**Work to complete:**
1 – In the passage on wartime fraternization, condense the paragraph beginning "As the war dragged on" into a shorter version that keeps its main points.
2 – Retype the section of the passage on wartime fraternization starting at "As for myself, my" and ending at "the American Empire.".
3 – According to the passage on wartime fraternization, what was a cat executed for?

Fraternization events happened in the first year of WWI, and all much to the consternation of the officer corps. Anti-fraternization actions by the officer corp got so weird that a cat was executed for crossing the lines (he was being fed by both sides across the no-man's-land).
As the war dragged on, such events largely stopped. I theorize that that occurred since in the first year, men were still men and remembered their civility. The first Christmas probably gave them hope that all this silly war business would soon end and they could go back to their homes and families. But, after that, brutality and dehumanization took over.
As for myself, my war never ends, and there are no holidays in it that ever give me hope that it will ever end. That's why I'm as mean and nasty on Christmas day with the wrapping paper a-flyin', as on any other day of the year. I still recall being asked a few days before Christmas in 2001 (with the obscene war talk blaring out of the radio in the background) about what I was doing for the holidays, and I said:
"I don't feel particularly festive. Why do you?"
Like I said, mean and nasty. But that's the world we live in, in the declining age of the American Empire.
So why take the decline of the empire so seriously? It's the evolution of humanity. Hopefully each generation learns from the previous generations' mistakes. Sometimes you gotta hit rock bottom to get your footing.
The industrial governing complex is based on obsolete principles and obsolete technologies.
But the real problem I see is that why isn't this story repeated more often. In schools, in the media, amongst casual conversation? That's the most disturbing thing about it.

**Data:**
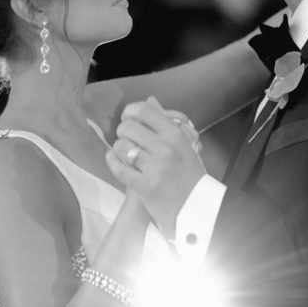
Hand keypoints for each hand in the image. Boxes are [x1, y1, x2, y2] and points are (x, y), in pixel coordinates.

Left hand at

**Answers:**
1 – Fraternization largely ended as the war went on. The writer theorizes that in the first year men still remembered their civility, and that the first Christmas likely gave them hope the war would soon end and they could return home. Afterward, brutality and dehumanization took over.

2 –
As for myself, my war never ends, and there are no holidays in it that ever give me hope that it will ever end. That's why I'm as mean and nasty on Christmas day with the wrapping paper a-flyin', as on any other day of the year. I still recall being asked a few days before Christmas in 2001 (with the obscene war talk blaring out of the radio in the background) about what I was doing for the holidays, and I said:
"I don't feel particularly festive. Why do you?"
Like I said, mean and nasty. But that's the world we live in, in the declining age of the American Empire.

3 – The cat was executed for crossing the lines, since both sides were feeding it across no-man's-land.